What this task involves: Could you print, exactly as they stand, the lines from the one holding "2,020 Zobacz" to the end of the data below, and nothing more?

(Recorded data)
----

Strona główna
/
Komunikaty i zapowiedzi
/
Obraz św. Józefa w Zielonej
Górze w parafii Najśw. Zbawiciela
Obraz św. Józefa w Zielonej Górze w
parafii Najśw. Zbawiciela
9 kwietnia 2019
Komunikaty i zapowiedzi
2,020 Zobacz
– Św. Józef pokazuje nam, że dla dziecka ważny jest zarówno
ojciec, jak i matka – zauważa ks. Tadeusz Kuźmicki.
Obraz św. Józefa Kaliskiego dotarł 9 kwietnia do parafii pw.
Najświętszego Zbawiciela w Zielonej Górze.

----

Result of the task:
2,020 Zobacz
– Św. Józef pokazuje nam, że dla dziecka ważny jest zarówno
ojciec, jak i matka – zauważa ks. Tadeusz Kuźmicki.
Obraz św. Józefa Kaliskiego dotarł 9 kwietnia do parafii pw.
Najświętszego Zbawiciela w Zielonej Górze.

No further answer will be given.